# 待审文段
"""
Pytorch菜鸟入门(3)——快速搭建/保存提取NN/批训练/各类optimizer【代码】

Pytorch菜鸟入门(3)——快速搭建/保存提取NN/批训练/各类optimizer【代码】

    • 快速搭建NN
    • 保存提取NN
    • 批训练数据(Epoch,Batch,step含义)
    • 5种优化器比较
    • 可执行代码【all】

  • 本系列文章为小白针对Morvan的课程中Pytorch学习过程中理解和记录,用于自己复习回顾,可参考。

快速搭建NN

原来搭建的神经网络是net1,
现在快速搭建和net1一样的net2
Pytorch菜鸟入门(3)——快速搭建/保存提取NN/批训练/各类optimizer【代码】_第1张图片
快速搭建,直接把隐藏层和预测层写进来,同时把RELU激励函数作为一层写进去。相当于第一层是输入1个特征,输出10个隐藏层神经元;第二层把激励函数RELU当作一层;第三层是net1种的prediction层,输入时10,输出时预测结果为1.
#效果和net1是一样的,运用了nn.Sequential
Pytorch菜鸟入门(3)——快速搭建/保存提取NN/批训练/各类optimizer【代码】_第2张图片
输出结果:上方为net1,下为net2
Pytorch菜鸟入门(3)——快速搭建/保存提取NN/批训练/各类optimizer【代码】_第3张图片

保存提取NN

这部分主要是需要了解,如何保存一个神经网络和调用它:
都有两种情况:
Save NN时:
(1)保存整个NN
torch.save(net1, 'net.pkl')
(2)理解为只保存该NN的参数parameters
torch.save(net1.state_dict(), 'net_params.pkl')
因此提取保存的NN时候也是两种情况:
(1)保存为整个NN时,提取也直接提取整个Net
net2 = torch.load('net.pkl')
(2)只保存该NN的parameters,提取前先构造一个和Net1一样的NN再把参数提取。

net3 = torch.nn.Sequential(
        torch.nn.Linear(1, 10),
        torch.nn.ReLU(),
        torch.nn.Linear(10, 1)
    )
 net3.load_state_dict(torch.load('net_params.pkl'))

最后用同样数据训练三个网络,证明它们一模一样:
net1:原始 NN
net2:save entire NN then reload
net3:save only NN parameters then construct net3 (same as net1),
Then reload saved Parameters
Pytorch菜鸟入门(3)——快速搭建/保存提取NN/批训练/各类optimizer【代码】_第4张图片

批训练数据(Epoch,Batch,step含义)

首先必须需要:
import torch.utils.data as Data
给出假数据:
x是1到10 的十个数
y是10到1的十个数

x = torch.linspace(1, 10, 10)       # this is x data (torch tensor)
y = torch.linspace(10, 1, 10)       # this is y data (torch tensor)

设置:
batch_size=5
意味着每次选择批处理十个数据中的5个[batch_size),可以理解为一共需要2步(step),即第一次处理5个,第2次处理5个。
【注】如果设置batch_size是8,则第一次处理8个,第2次处理2个。
epoch指的是处理所有数据的次数。
shuffle意思是每次批处理取数据时候是否随机取。
if shuffle is false则第一次取得是1,2,3,4,5,
第二次是6,7,8,9,10
Pytorch菜鸟入门(3)——快速搭建/保存提取NN/批训练/各类optimizer【代码】_第5张图片

torch_dataset = Data.TensorDataset(x, y)
loader = Data.DataLoader(
    dataset=torch_dataset,      # torch TensorDataset format
    batch_size=BATCH_SIZE,      # mini batch size
    shuffle=True,               # random shuffle for training
    num_workers=2,              # subprocesses for loading data
)
"""
# 来源记录
"""
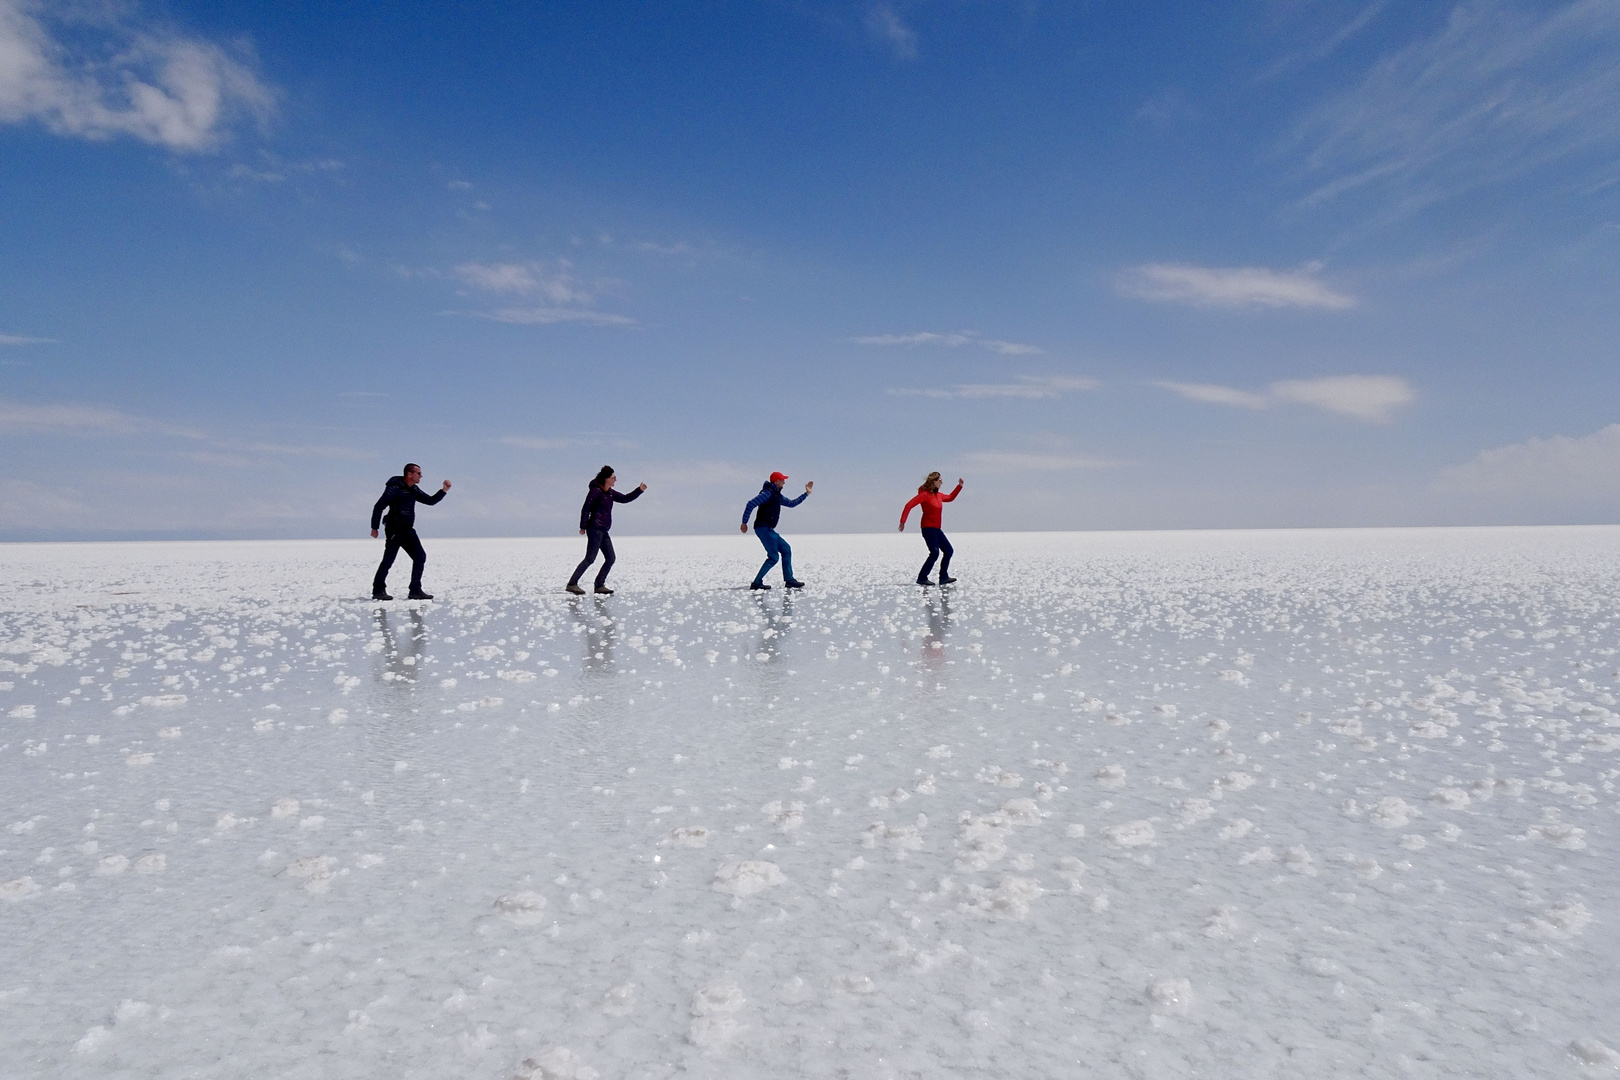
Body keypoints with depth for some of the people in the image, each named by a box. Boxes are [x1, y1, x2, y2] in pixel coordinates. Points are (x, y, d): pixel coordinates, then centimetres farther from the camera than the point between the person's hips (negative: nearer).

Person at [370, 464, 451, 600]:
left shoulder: (414, 490, 12)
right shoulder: (395, 488, -12)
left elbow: (431, 501, 19)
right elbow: (378, 507, -12)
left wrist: (444, 490, 6)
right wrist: (374, 528, -13)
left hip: (408, 530, 8)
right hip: (395, 530, -8)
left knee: (420, 557, 2)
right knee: (388, 560, -6)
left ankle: (415, 591, 6)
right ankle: (378, 591, 5)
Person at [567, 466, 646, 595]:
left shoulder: (610, 493, 16)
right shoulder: (596, 491, -9)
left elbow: (625, 499, 26)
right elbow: (585, 509, -11)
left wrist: (640, 490, 17)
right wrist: (583, 526, -15)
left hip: (603, 531, 9)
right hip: (595, 529, -9)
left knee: (610, 558, 5)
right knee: (590, 558, -13)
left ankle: (599, 585, 8)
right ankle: (572, 584, -12)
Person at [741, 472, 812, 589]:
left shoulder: (777, 495, 19)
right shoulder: (767, 493, -12)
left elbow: (792, 503, 33)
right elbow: (751, 504, -20)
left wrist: (806, 493, 33)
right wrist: (744, 522, -19)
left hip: (768, 529, 10)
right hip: (763, 528, -10)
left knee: (786, 549, 12)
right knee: (773, 557, -10)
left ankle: (789, 580, 14)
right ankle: (757, 582, -8)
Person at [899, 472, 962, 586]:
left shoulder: (938, 495, 15)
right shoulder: (925, 494, -11)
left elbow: (950, 498, 36)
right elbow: (909, 505, -17)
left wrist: (959, 486, 32)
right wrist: (903, 521, -24)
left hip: (937, 529, 9)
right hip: (928, 528, -9)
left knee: (949, 551, 7)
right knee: (935, 553, -17)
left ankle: (943, 577, 9)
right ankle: (922, 578, -11)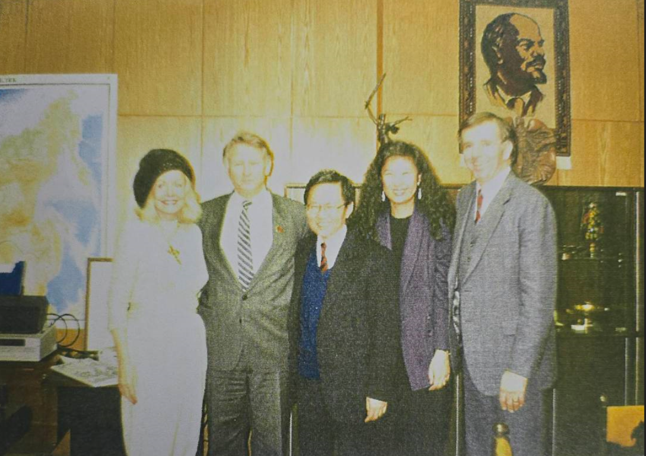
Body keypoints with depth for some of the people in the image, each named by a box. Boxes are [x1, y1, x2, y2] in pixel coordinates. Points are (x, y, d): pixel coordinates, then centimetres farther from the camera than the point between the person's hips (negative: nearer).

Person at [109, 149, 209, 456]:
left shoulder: (194, 233, 6)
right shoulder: (136, 233, -8)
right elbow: (117, 304, -8)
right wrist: (124, 364, -11)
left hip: (190, 343, 5)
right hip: (148, 344, -4)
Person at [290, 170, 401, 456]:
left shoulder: (373, 258, -12)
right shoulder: (303, 253, 5)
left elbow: (385, 329, -12)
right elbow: (298, 315, 11)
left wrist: (378, 390, -13)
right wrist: (296, 366, 8)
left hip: (352, 388, -5)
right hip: (308, 384, 5)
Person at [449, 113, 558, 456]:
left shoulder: (531, 203, -15)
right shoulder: (465, 197, 9)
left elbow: (539, 294, -19)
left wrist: (519, 369, -21)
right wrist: (456, 340, 8)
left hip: (514, 352, -7)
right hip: (473, 350, 7)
"""
判断下列说法是否与文段相符,每项回答"是"或"否",并原样引用文段中起决定作用的文字:(a) 只保存网络参数时,提取前要先构造一个和net1一样的网络;(b) 若把batch_size设为8,第二次也处理8个数据;(c) 快速搭建net2时,ReLU激励函数被当作单独的一层。 这些条目用不到。

# 最终答案
(a) 是。"提取前先构造一个和Net1一样的NN再把参数提取"
(b) 否。"如果设置batch_size是8,则第一次处理8个,第2次处理2个"
(c) 是。"同时把RELU激励函数作为一层写进去"